== PROBLEM ==
Please copy each line from the entries that contains the string "lines".

Stored items

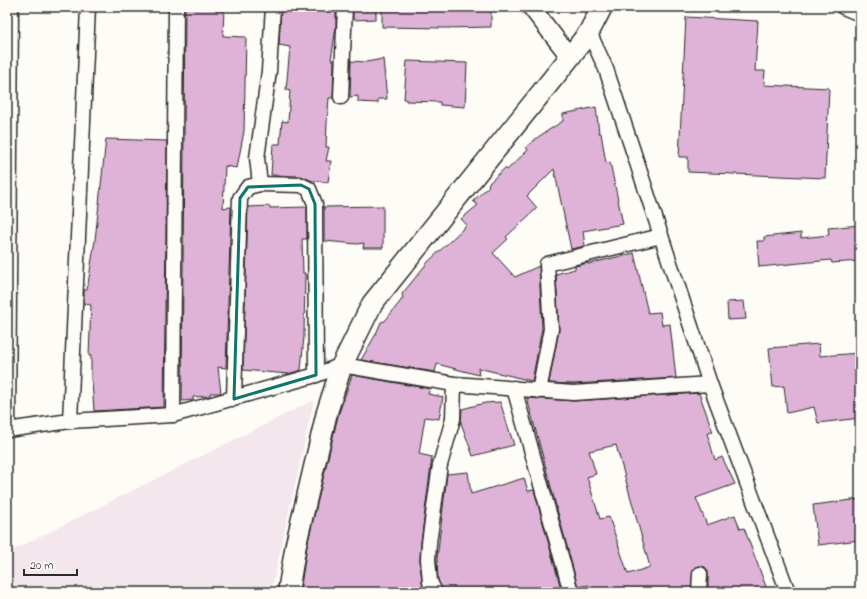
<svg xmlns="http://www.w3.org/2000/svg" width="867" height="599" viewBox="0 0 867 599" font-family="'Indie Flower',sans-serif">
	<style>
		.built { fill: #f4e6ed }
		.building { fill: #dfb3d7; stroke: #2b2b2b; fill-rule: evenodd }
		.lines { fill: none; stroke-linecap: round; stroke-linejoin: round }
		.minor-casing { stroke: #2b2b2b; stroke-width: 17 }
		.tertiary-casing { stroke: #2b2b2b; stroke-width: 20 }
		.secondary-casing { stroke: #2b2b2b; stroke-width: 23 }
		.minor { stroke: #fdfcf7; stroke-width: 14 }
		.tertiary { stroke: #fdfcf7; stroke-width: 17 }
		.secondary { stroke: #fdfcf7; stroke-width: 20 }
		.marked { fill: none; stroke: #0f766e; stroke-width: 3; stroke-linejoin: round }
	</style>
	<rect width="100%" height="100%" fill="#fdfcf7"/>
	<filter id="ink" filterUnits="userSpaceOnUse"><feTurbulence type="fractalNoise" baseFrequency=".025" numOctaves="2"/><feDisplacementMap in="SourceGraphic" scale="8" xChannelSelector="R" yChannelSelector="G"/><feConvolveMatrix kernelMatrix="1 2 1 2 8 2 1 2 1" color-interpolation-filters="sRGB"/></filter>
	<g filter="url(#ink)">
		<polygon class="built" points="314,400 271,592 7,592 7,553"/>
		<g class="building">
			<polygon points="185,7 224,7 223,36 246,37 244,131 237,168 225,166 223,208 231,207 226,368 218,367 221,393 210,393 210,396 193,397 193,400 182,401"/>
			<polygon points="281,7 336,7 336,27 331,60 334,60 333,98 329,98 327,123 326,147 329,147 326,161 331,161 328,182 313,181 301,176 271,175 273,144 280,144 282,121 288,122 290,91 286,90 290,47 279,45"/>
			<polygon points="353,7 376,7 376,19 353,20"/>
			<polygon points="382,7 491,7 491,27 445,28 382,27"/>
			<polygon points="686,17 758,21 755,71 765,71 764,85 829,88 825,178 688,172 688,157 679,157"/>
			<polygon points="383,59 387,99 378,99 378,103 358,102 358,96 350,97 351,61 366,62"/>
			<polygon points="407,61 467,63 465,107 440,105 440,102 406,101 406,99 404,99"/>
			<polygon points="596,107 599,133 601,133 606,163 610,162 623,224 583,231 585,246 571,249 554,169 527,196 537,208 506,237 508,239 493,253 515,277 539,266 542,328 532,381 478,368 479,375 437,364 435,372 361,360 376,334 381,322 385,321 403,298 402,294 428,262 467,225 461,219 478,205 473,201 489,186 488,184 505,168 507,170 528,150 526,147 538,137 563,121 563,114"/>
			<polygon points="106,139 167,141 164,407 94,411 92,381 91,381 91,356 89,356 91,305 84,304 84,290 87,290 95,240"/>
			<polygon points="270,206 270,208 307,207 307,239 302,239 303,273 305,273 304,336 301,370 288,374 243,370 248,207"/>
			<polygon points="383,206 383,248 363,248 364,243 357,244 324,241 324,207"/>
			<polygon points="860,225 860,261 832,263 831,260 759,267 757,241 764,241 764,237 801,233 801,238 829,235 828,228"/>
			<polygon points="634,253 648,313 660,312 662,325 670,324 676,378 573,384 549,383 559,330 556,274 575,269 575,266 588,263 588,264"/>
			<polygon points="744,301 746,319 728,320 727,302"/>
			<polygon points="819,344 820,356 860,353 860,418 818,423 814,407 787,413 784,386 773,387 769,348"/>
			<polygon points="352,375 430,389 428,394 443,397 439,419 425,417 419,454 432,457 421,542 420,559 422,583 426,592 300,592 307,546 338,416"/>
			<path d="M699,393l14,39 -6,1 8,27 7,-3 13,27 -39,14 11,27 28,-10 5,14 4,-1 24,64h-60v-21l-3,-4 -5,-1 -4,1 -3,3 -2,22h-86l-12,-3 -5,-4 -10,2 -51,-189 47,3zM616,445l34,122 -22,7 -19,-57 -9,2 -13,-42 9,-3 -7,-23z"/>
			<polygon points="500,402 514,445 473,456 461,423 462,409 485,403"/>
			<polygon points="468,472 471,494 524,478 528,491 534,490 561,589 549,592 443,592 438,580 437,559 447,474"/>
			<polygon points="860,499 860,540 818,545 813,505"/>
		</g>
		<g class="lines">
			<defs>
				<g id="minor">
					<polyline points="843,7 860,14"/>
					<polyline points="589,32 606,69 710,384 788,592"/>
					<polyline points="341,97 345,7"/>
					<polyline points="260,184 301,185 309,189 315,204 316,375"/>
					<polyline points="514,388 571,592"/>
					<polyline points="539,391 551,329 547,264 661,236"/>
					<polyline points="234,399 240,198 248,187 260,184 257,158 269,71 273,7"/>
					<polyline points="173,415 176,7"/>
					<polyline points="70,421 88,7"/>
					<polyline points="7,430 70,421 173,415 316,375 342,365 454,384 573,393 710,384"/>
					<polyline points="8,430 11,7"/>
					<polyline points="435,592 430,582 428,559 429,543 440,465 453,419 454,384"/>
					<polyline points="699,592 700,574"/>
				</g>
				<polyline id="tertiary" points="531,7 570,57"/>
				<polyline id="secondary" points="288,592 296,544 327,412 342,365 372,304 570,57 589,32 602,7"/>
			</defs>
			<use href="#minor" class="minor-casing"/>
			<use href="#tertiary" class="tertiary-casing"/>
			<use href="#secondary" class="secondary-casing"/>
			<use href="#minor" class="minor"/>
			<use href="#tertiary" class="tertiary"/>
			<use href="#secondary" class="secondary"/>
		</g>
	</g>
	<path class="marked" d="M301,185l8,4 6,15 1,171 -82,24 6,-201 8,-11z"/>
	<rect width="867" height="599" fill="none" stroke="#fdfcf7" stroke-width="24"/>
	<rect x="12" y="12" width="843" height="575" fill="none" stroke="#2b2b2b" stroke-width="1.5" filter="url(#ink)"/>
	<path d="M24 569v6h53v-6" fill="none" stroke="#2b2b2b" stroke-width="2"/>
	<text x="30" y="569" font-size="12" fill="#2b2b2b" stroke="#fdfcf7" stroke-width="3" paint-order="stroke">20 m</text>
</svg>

== COMPLETED EXERCISE ==
		.lines { fill: none; stroke-linecap: round; stroke-linejoin: round }
		<g class="lines">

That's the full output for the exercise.